Roorkee: An IIT alumnus, Defence Minister Manohar Parrikar says a public life was something he never anticipated and he was pushed into the river of politics from behind but managed to "swim successfully".
He used disarming sense of humour in his address to future technocrats while inaugurating IIT Roorkee's 'Cognizance 2016' yesterday, often having the students in splits.
"When I came here, I was given this two-page prepared speech but then I thought since we are talking of 'Make in India', so I would have my own speech. So, guess I'll go my way, the IIT way, and talk directly the students," he said, to a loud cheer, as he spoke extempore.
"It's almost like coming back to IIT-Bombay... I spent my B.Tech days at IIT and later also took up a PG course but never finished the M.Tech... But more than degree and I valued knowledge. I spent 6.5 years at IIT, I didn't spend 6.5 years for undergraduation... but I have a B.Tech degree, as my affidavit says, and not M.Tech... Someone, may file a case (against me)," he said, leaving the crowd in raptures.
The minister was apparently making a reference to the row related to Union HRD Minister Smriti Irani's educational qualifications.
On being a reluctant politician, he said, "Many IITians went to the US, the UK but I stuck here. Let me tell you I never anticipated joining politics. I was the one sitting by the side of the river and someone pushed me from behind into it.
"But, I swam successfully, in that river and became chief minister of Goa and then the defence minister," he said, adding, "I was the general secretary of the mess and quite popular and thus got elected for three years. At least that proves that doing the mess management I learned to steer the state finances properly."
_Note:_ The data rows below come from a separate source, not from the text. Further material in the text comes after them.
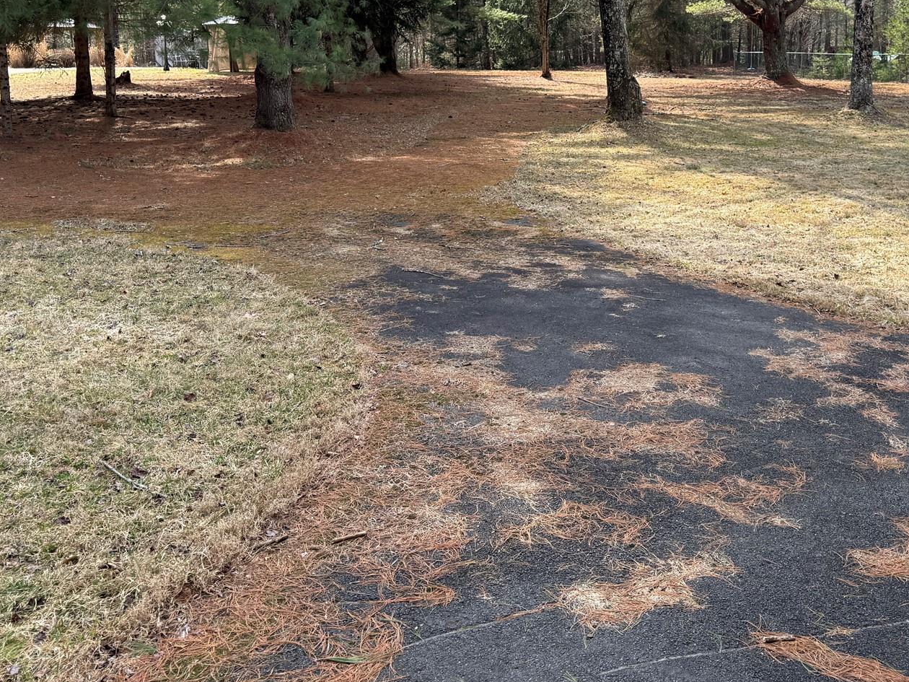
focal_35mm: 39
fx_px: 1024
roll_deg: +0.3
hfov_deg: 47.5
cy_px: 170
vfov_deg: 36.0
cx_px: 554
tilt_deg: -7.4
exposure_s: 1/660
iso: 80
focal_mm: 6.76
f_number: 1.78
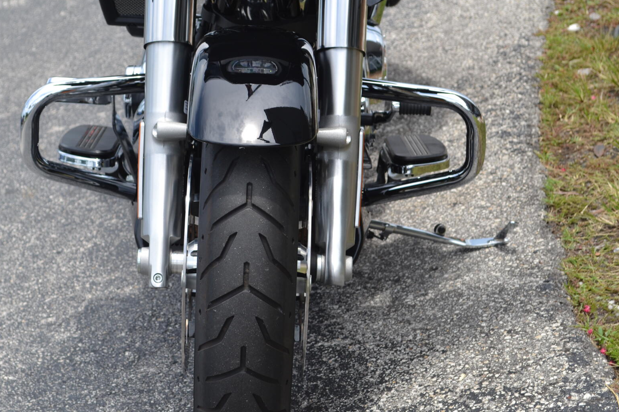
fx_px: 1530
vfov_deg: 15.3
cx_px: 247
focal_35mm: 89
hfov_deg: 22.8
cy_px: 254
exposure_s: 1/200
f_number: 7.1
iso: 100
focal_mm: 46
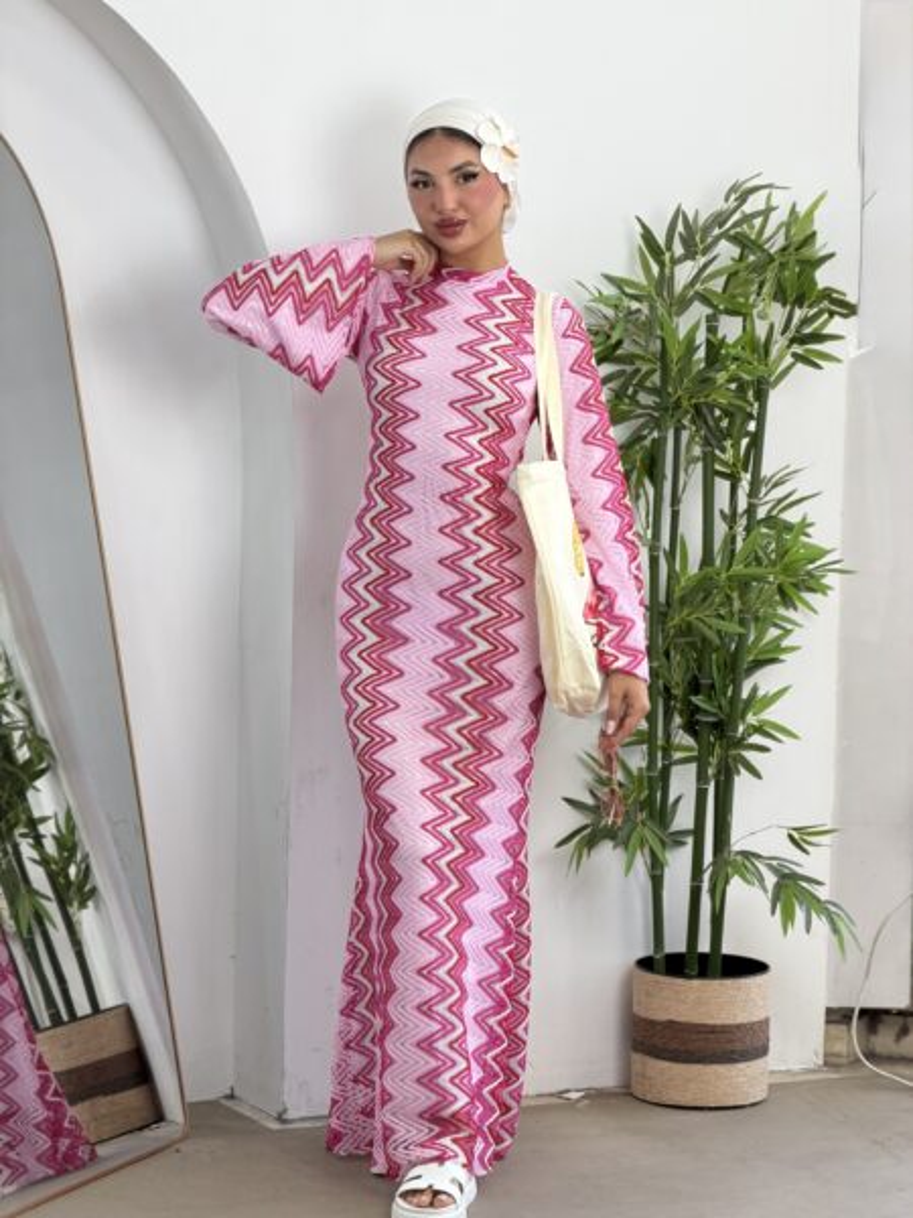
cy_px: 609
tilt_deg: -6.2
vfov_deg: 19.6
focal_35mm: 100
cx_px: 456
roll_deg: -1.1
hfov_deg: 14.8
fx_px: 3517
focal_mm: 16.89
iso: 100
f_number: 2.8
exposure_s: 1/100
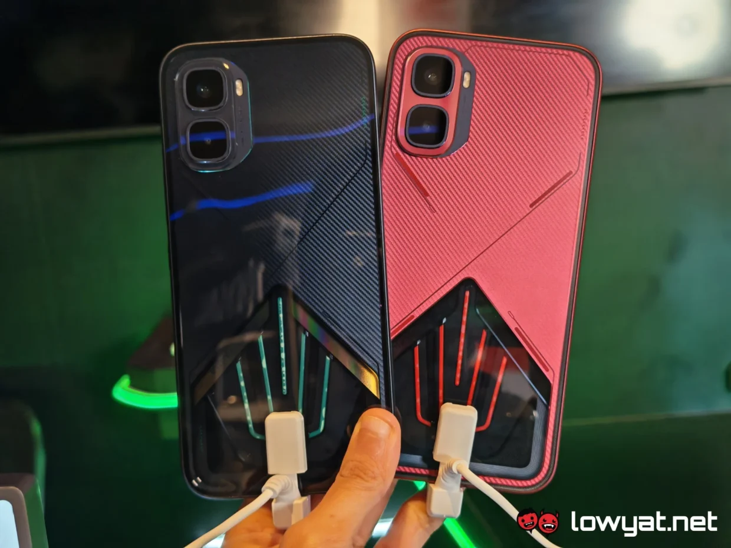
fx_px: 971
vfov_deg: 31.5
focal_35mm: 46
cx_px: 366
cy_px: 274
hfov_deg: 41.2
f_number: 1.6
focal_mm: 5.4
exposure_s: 1/50
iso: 80
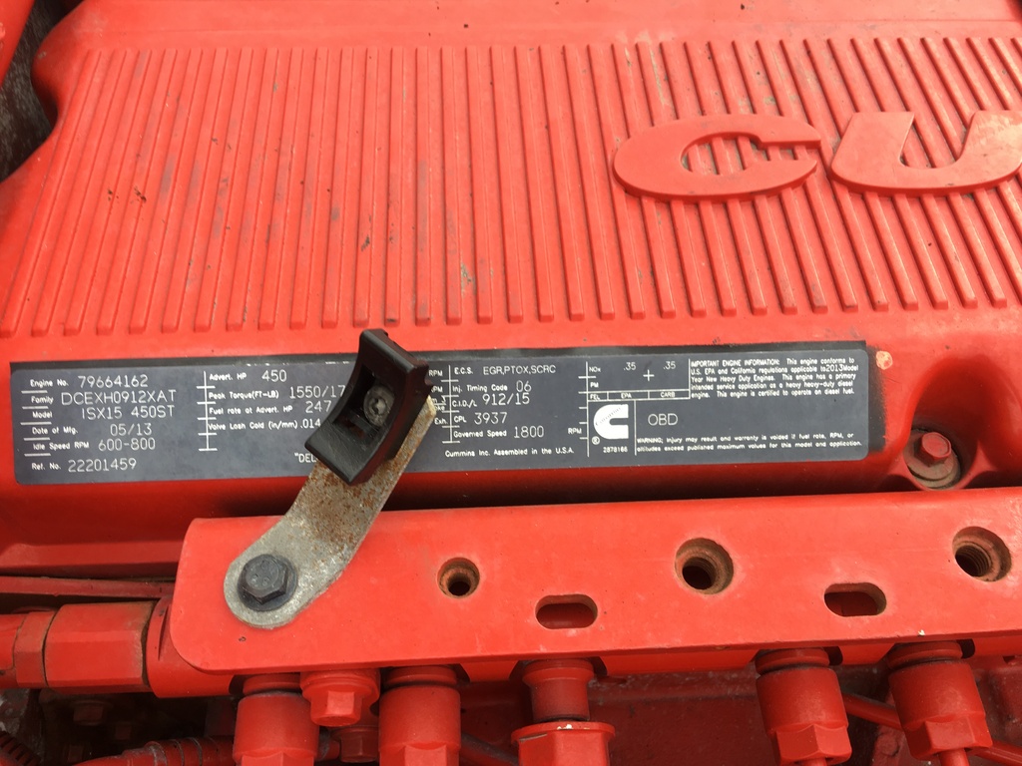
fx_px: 856
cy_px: 383
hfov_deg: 61.7
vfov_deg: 48.2
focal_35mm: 29
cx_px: 511
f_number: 2.2
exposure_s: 1/159
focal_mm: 4.15
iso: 25
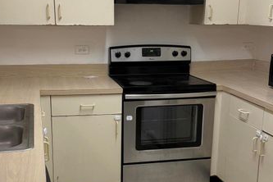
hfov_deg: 39.6
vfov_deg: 26.8
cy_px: 122
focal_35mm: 50
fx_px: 379
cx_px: 126
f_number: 1.78
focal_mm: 6.76
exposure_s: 1/60
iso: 160
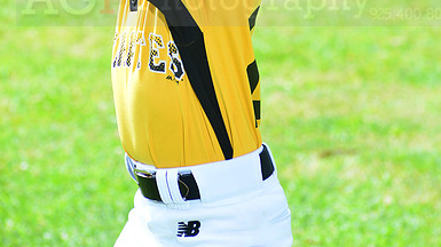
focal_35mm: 316
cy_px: -10
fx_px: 3693
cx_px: 220
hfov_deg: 6.8
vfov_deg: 3.8
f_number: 8
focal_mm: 200
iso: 200
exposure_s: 1/200
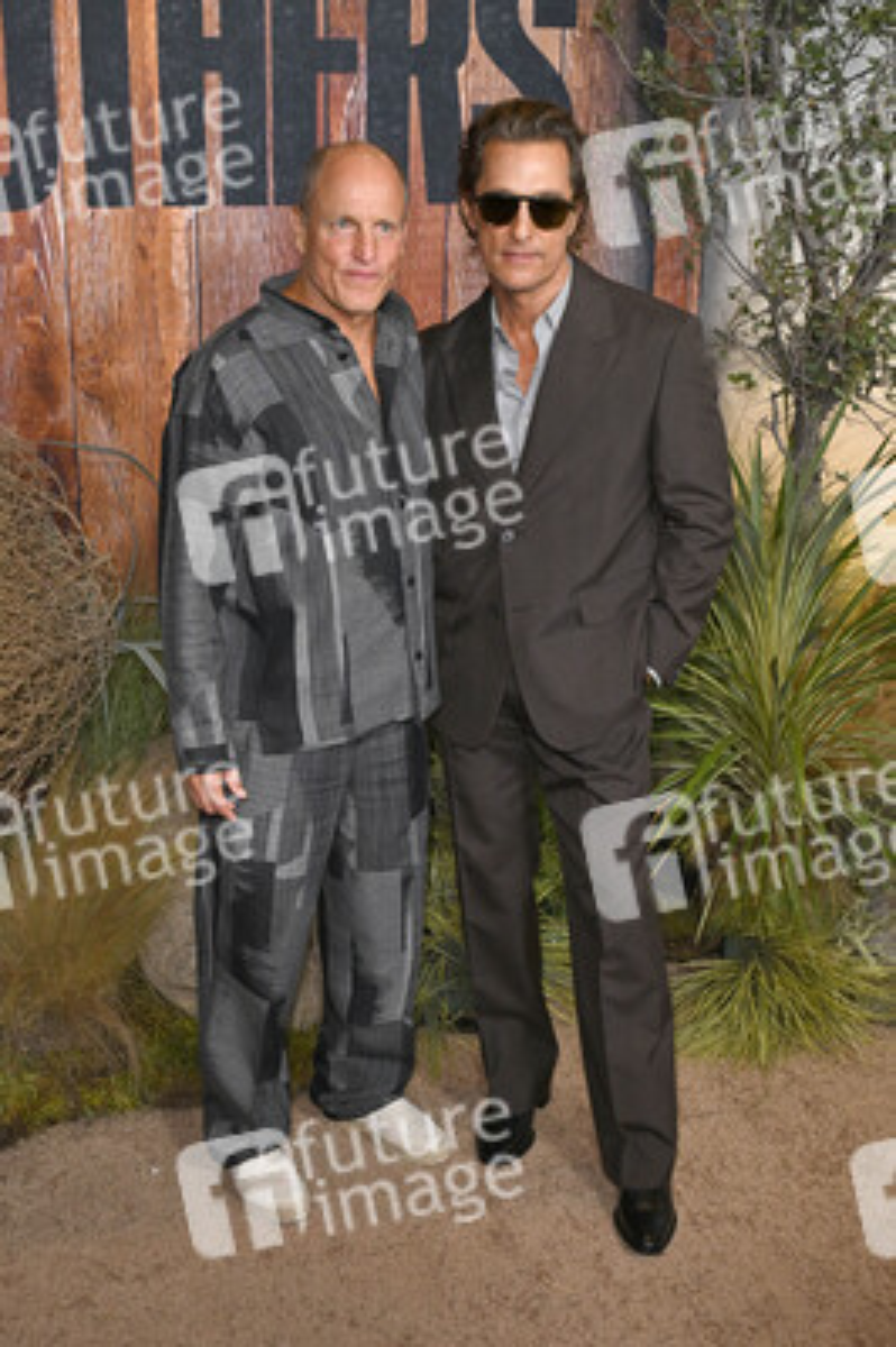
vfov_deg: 44.5
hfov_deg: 30.5
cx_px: 448
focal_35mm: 44
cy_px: 674
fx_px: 1645
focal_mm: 44
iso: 1000
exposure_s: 1/250
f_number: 7.1
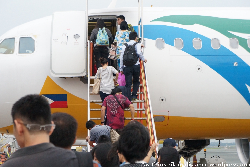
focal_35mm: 84
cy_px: 84
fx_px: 580
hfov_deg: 24.3
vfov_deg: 16.4
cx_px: 124
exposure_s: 1/4000
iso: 3200
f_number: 5.6
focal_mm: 55
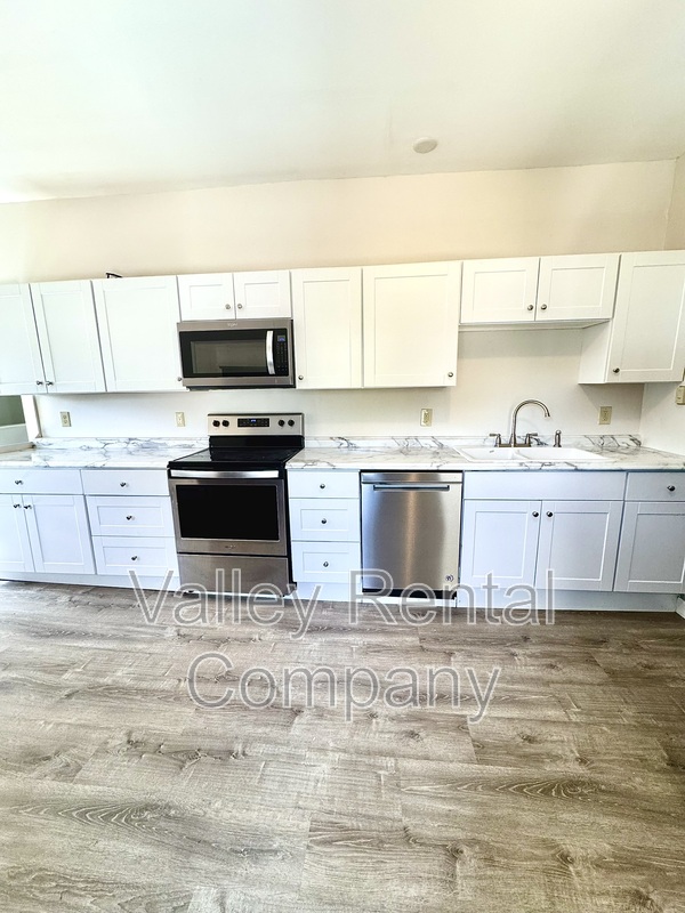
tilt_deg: -9.8
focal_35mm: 14
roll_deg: +1.3
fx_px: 369
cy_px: 456
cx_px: 342
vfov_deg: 102.1
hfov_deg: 85.7
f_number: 2.2
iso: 200
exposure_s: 1/120
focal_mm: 2.22
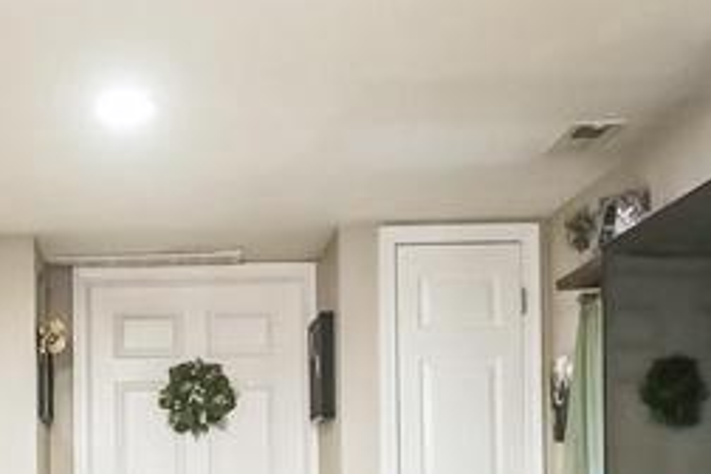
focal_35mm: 65
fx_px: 1284
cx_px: 79
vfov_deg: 19.9
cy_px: 529
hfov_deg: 29.7
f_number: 4
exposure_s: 1/60
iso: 2000
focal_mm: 16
Moving on to examinations, he said the current generation is "luckier" as far as engineering examinations are concerned.
"Let me tell you, open book examination is the most difficult one. As you have to know where the answer lies, going through the book twice, thrice" as he asked students to inculcate, out-of-box thinking and contribute to the growth story of India.
Before ending his speech, he recounted a humour-laden story of a French King and his court astrologer to reinforce his point about Make in India.